And what did I hear from him? Comfort, comfort and comfort, in that order. After that, he talked about taking short rides on weekends and building up to longer daily rides as the days grow longer and warmer. Finally, he wanted a bike that would ride well in a number of different conditions.

And what did he end up with? A Bianchi Cortina, with a bunch of accessories. His choice of bike (He test-rode it and two others.) didn't surprise me; in fact, it was the first bike in the shop that I noticed when he talked about his wishes and preferences. What surprised me, however, was how much he spent on accessories for the bike. I thought they were all good choices for him, given how he intends to ride.

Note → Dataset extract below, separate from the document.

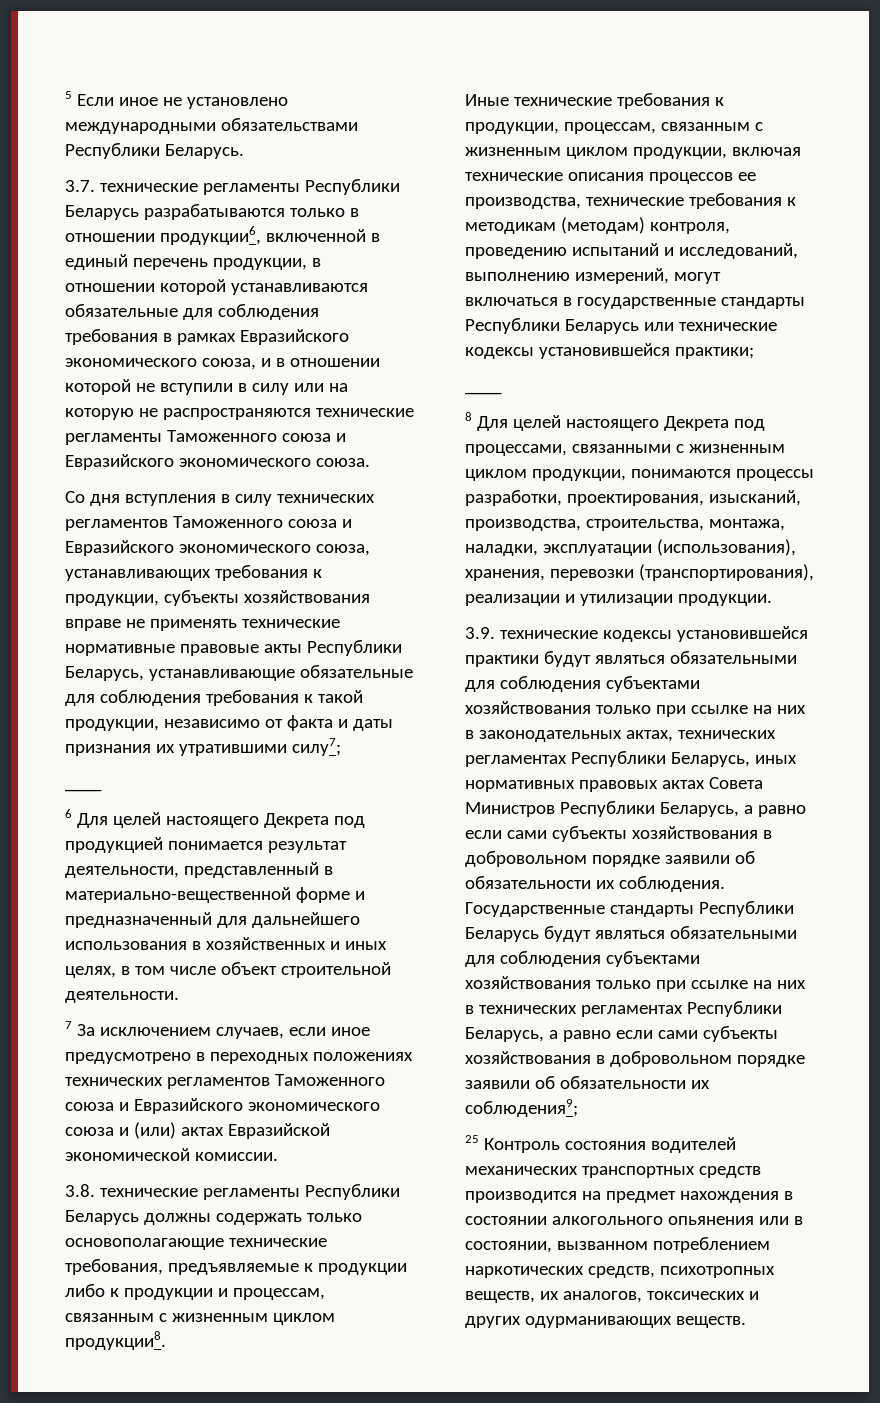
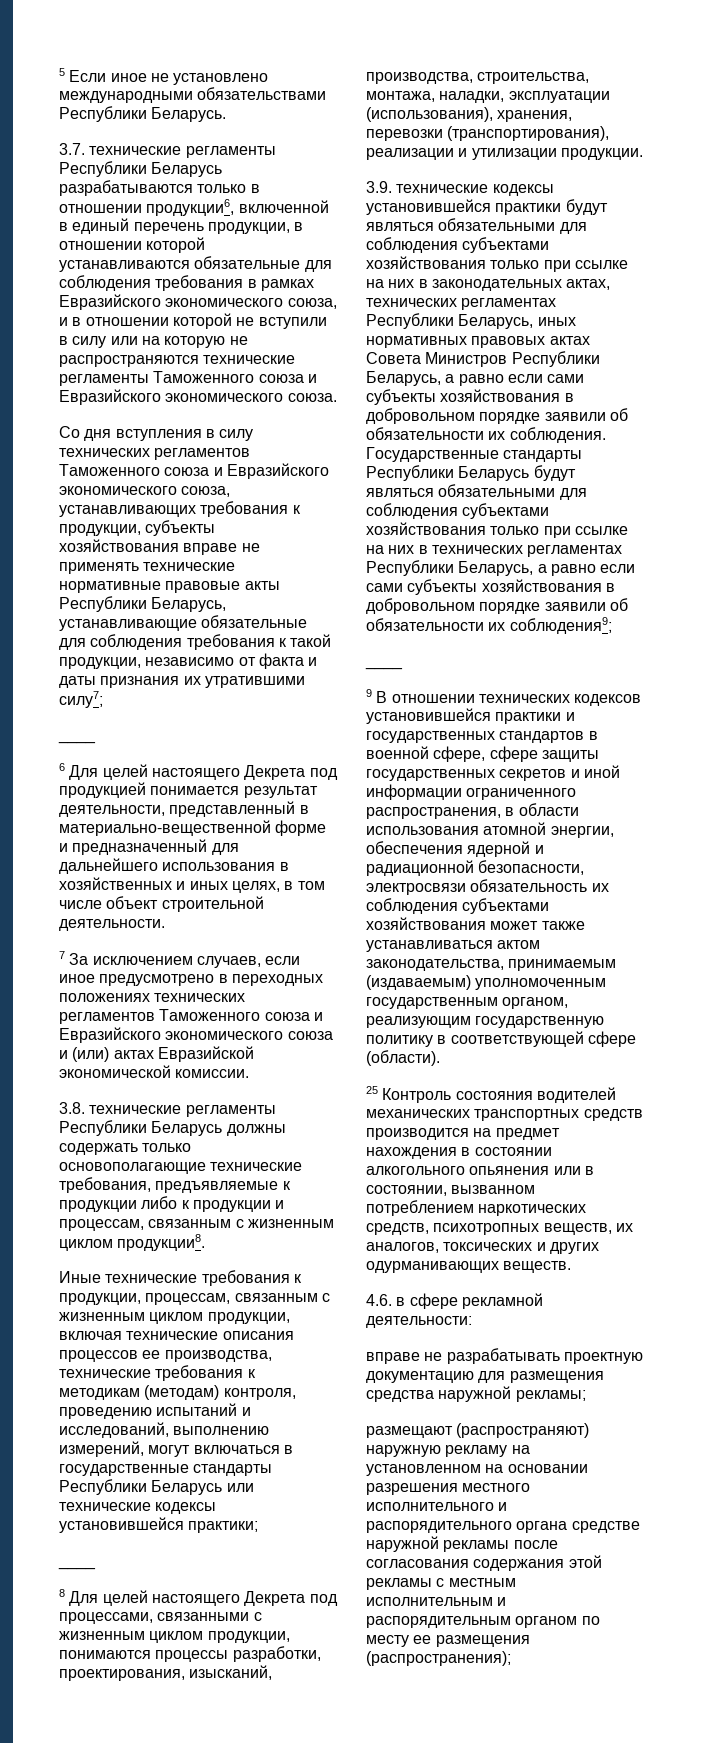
(578, 1108) none -> [365,666,403,670] [366,689,642,706] [366,708,575,724] [366,731,598,743] [366,746,599,762] [366,765,620,781] [366,784,577,800] [366,803,579,819] [366,822,614,838] [366,841,544,857] [366,860,585,876] [366,879,609,895] [366,898,550,914] [366,917,585,930] [366,940,541,952] [366,959,617,971] [366,975,607,990] [366,997,569,1009] [366,1016,605,1028] [366,1031,636,1047] [366,1050,440,1066] // ____ // 9 В отношении технических кодексов установившейся практики и государственных стандартов в военной сфере, сфере защиты государственных секретов и иной информации ограниченного распространения, в области использования атомной энергии, обеспечения ядерной и радиационной безопасности, электросвязи обязательность их соблюдения субъектами хозяйствования может также устанавливаться актом законодательства, принимаемым (издаваемым) уполномоченным государственным органом, реализующим государственную политику в соответствующей сфере (области).
(746, 1322) none -> [366,1293,543,1309] [366,1316,472,1328] [366,1348,643,1364] [366,1371,604,1383] [366,1386,586,1402] [366,1423,590,1438] [366,1445,530,1457] [366,1464,588,1476] [366,1483,531,1495] [366,1502,508,1511] [366,1521,640,1533] [366,1536,558,1552] [366,1555,602,1571] [366,1578,516,1590] [366,1597,507,1606] [366,1616,600,1628] [366,1635,530,1647] [366,1651,511,1666] // 4.6. в сфере рекламной деятельности: // вправе не разрабатывать проектную документацию для размещения средства наружной рекламы; // размещают (распространяют) наружную рекламу на установленном на основании разрешения местного исполнительного и распорядительного органа средстве наружной рекламы после согласования содержания этой рекламы с местным исполнительным и распорядительным органом по месту ее размещения (распространения);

I guess I was surprised because I didn't prod him into buying anything: he knew he wanted a rack for the rear, a trunk bag for the top and fenders, and he realized that it couldn't hurt to have lights in case he starts a ride late in the afternoon and continues into the evening.

I probably wouldn't have bought the bike he bought, but only because it's not a bike that suits my style of riding and, well, because I really don't need and can't afford another bike right now. However, the Cortina is, I believe, a very good example of the sort of bike it is: a basic hybrid, which is really what will suit Gene.

He bought the bike at Spokesman Cycles, which is sort-of-near where I used to live. I had planned to take him on the grand tour of bike shops, but I think he didn't want to drive into Manhattan, where we would have gone to Bicycle Habitat. Plus, I figured that Spokesman had, for the small shop that it is, a decent selection of the kinds of bikes that might interest Louis, and its location is convenient for him. And the owner is a friendly acquaintance.

Afterward, we went to Los Portales, a Mexican restaurant in Astoria, where we had a soups that cost almost as much as our entrees. We were happy with both. After that, we had some pastry and coffee in a cafe across the street, where we stayed until closing. We talked about a lot of things, as you might imagine. After all, this is the third time we've seen each other after that forty-year absence.

Now, I know that this experience of helping Louis choose a bike was entirely different than any other experience I've had in guiding anyone else through the process. For one thing, I was doing so as a "civilian," albeit one armed with the knowledge of a former bike-shop employee and relationships with the proprietor of the shop. Also, I was helping a relation of mine who, I believe, may be turning into a friend. (He's been honest with, and sweet to, me.)

But I think the most important difference is that I listened to him more than I had in previous encounters with people buying bikes. Some of that may have had to do with the fact that he's a relation. However, I think it also had to do with the fact that I've developed a more encompassing, democratic view of cycling and cyclists. Once, years ago, I told someone she should "lose weight and get in shape" before she started to ride a bike; now I am happy to see people mount their saddles, even if those seats are not the ones I would ride and the people mounting them aren't shaped the way I and my old riding buddies were when we were in our best shape.

I can't help to wonder, though, whether my attitude also had something to do with my change in gender manifestation. I've heard and read various notions that women are better listeners and more practical thinkers than men are. Perhaps some of us become so, though, I believe, by necessity rather than because of our innate differences from men.

Maybe it just has to do with the fact that even though I'm not the athlete I once was, I'm much happier with myself. People, including students, have told me that they respond to that in me: I'm starting to notice that they do, and perhaps Louis is, too. That makes for more pleasant and productive interactions. Most important, I think that happy people feel, ironically enough, less need to change other people. At least, I know that I don't have to turn Louis into a wannabe racer to enjoy his company.